---
title: MCO Protocol Real Agent Orchestration
emoji: 🚀
colorFrom: blue
colorTo: purple
sdk: docker
app_file: app.py
pinned: false
---

# 🚀 MCO Protocol: Real Agent Orchestration Demo

**agent-demo-track**

## 🎯 Hackathon Submission: Track 3 - Agentic Demo

This is a complete Gradio app showcasing the power of **MCO (Model Configuration Orchestration)** - the missing orchestration layer for AI agents.
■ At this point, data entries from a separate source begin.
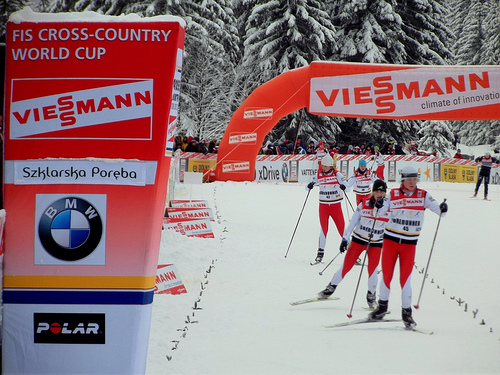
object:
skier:
[367, 162, 447, 329]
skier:
[319, 177, 390, 310]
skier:
[307, 154, 347, 265]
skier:
[342, 160, 384, 212]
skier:
[472, 153, 498, 198]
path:
[177, 180, 498, 373]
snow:
[456, 362, 499, 374]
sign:
[218, 60, 498, 183]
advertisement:
[162, 217, 217, 240]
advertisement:
[153, 266, 187, 296]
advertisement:
[34, 192, 107, 266]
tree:
[233, 1, 405, 161]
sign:
[170, 199, 210, 208]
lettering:
[256, 165, 278, 180]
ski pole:
[418, 197, 447, 309]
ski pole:
[347, 206, 381, 319]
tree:
[399, 1, 483, 157]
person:
[294, 140, 306, 157]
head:
[296, 141, 300, 146]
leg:
[370, 250, 395, 318]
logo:
[35, 198, 105, 260]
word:
[37, 321, 101, 336]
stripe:
[2, 290, 154, 305]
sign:
[0, 10, 186, 374]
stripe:
[1, 275, 157, 290]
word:
[22, 164, 86, 182]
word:
[91, 164, 137, 179]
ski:
[325, 316, 401, 328]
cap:
[358, 159, 367, 166]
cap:
[321, 154, 334, 167]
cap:
[372, 179, 387, 192]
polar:
[34, 311, 106, 346]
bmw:
[41, 197, 101, 219]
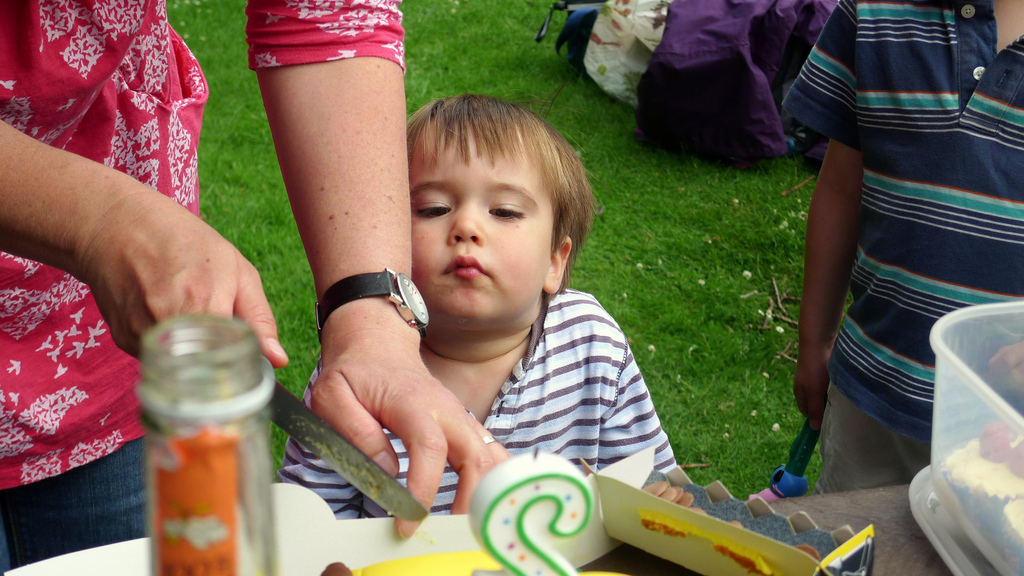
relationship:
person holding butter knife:
[0, 0, 515, 572] [269, 381, 430, 520]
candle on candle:
[473, 450, 604, 576] [473, 457, 609, 574]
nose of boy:
[451, 205, 480, 237] [264, 84, 689, 508]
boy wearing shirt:
[280, 93, 699, 526] [428, 345, 671, 480]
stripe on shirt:
[533, 357, 629, 377] [428, 345, 671, 480]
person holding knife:
[4, 3, 517, 539] [293, 401, 428, 523]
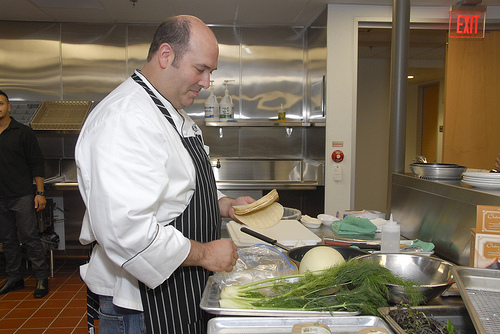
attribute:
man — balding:
[73, 15, 284, 332]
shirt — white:
[72, 69, 221, 312]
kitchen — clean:
[0, 3, 498, 331]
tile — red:
[41, 299, 96, 333]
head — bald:
[143, 11, 219, 110]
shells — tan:
[234, 186, 284, 230]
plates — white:
[461, 163, 499, 189]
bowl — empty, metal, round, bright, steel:
[347, 251, 459, 307]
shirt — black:
[2, 117, 47, 202]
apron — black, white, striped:
[131, 71, 221, 333]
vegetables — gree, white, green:
[402, 312, 456, 333]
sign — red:
[449, 9, 489, 41]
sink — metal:
[42, 127, 328, 275]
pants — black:
[0, 194, 52, 279]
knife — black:
[241, 226, 297, 253]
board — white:
[227, 218, 322, 249]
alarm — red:
[330, 140, 348, 181]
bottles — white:
[203, 78, 236, 123]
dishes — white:
[301, 208, 342, 228]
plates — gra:
[410, 160, 467, 181]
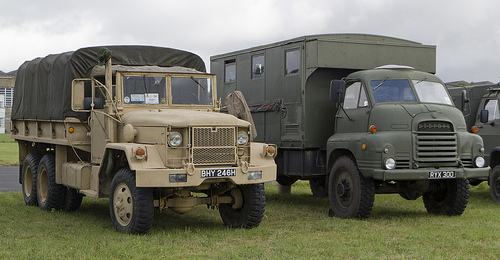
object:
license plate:
[201, 168, 236, 177]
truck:
[10, 44, 277, 233]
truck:
[209, 32, 491, 218]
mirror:
[330, 79, 345, 104]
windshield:
[122, 76, 166, 104]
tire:
[109, 169, 154, 234]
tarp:
[11, 44, 207, 118]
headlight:
[168, 132, 182, 147]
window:
[285, 49, 301, 75]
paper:
[145, 93, 159, 105]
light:
[136, 148, 145, 156]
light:
[266, 146, 276, 155]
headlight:
[237, 131, 249, 145]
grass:
[3, 204, 197, 258]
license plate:
[429, 171, 456, 178]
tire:
[327, 154, 374, 220]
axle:
[153, 190, 243, 213]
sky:
[0, 1, 498, 84]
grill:
[192, 128, 236, 166]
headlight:
[386, 157, 396, 169]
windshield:
[371, 78, 453, 104]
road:
[2, 165, 25, 192]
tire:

Experience real AutoGPT-style agents being orchestrated by an actual MCO MCP server with progressive revelation and persistent memory.

## 🎮 Live Demo

🔗 **[Try the Live Demo](https://huggingface.co/spaces/Agents-MCP-Hackathon/mco-protocol-real-orchestration)**

## 📹 Video Overview

🎥 **[Watch the App Overview Video](https://youtu.be/VIDEO_ID_HERE)** *(Video explaining usage and purpose)*

## ✨ What Makes This Demo Special

### 🤖 **Real AutoGPT Agent + Real MCO Orchestration**
- **Generic AutoGPT Agent**: Standard agent with tools (not MCO-specific)
- **Real MCO MCP Server**: Actual subprocess orchestration (Docker-enabled)
- **Progressive Revelation**: Watch MCO strategically inject context at optimal moments
- **Live Modal Credits**: Real LLM inference with Claude via Modal API

### 🎛️ **Single-Page Experience**
- **Side-by-Side Logs**: See Claude's `<thinking>` process and MCO orchestration in real-time
- **Visual SNLP Generator**: Create MCO workflow files without learning syntax
- **Downloadable Results**: Export generated SNLP configurations

## 🛠️ Technical Architecture

```mermaid
graph TB
    subgraph "Demo Application"
        UI[🎨 Gradio Interface]
        AGENT[🤖 Generic AutoGPT Agent]
        MCP[📡 Real MCO MCP Server]
        SNLP[🎛️ Visual SNLP Generator]
    end
    
    subgraph "External Services"
        MODAL[☁️ Modal API]
        CLAUDE[🧠 Claude LLM]
    end
    
    UI --> AGENT
    AGENT --> MCP
    MCP --> AGENT
    AGENT --> MODAL
    MODAL --> CLAUDE
    UI --> SNLP
    
    style AGENT fill:#667eea,color:#fff
    style MCP fill:#e74c3c,color:#fff
    style MODAL fill:#2ecc71,color:#fff
```

## 🚀 Key Features Demonstrated

### **1. Real Agent Orchestration**
- Agent receives generic instruction: *"Use the MCO server tool to get a code review task"*
- MCO handles all orchestration logic through existing workflow files
- Progressive revelation injects features and styles at optimal moments
- Agent completes task autonomously with structured workflow

### **2. Live MCP Server Integration**
- Docker container runs real Node.js + Python environment
- MCO MCP server starts as actual subprocess
- Real stdio communication using MCP protocol
- Proper AsyncExitStack resource management

### **3. Visual SNLP Configuration**
- Generate complete MCO workflow files visually
- Edit workflow names and types through simple UI
- Download generated `mco.core`, `mco.sc`, `mco.features`, `mco.styles`
- No need to learn SNLP syntax

## 💡 The MCO Revolution

This demo showcases **MCO Protocol** - completing the "Agentic Trifecta":
- 📊 **MCP**: Data integration (*"What can I access?"*)
- 🤝 **A2P**: Agent communication (*"How do we coordinate?"*)  
- 🎛️ **MCO**: Reliable orchestration (*"How do we actually get things done?"*)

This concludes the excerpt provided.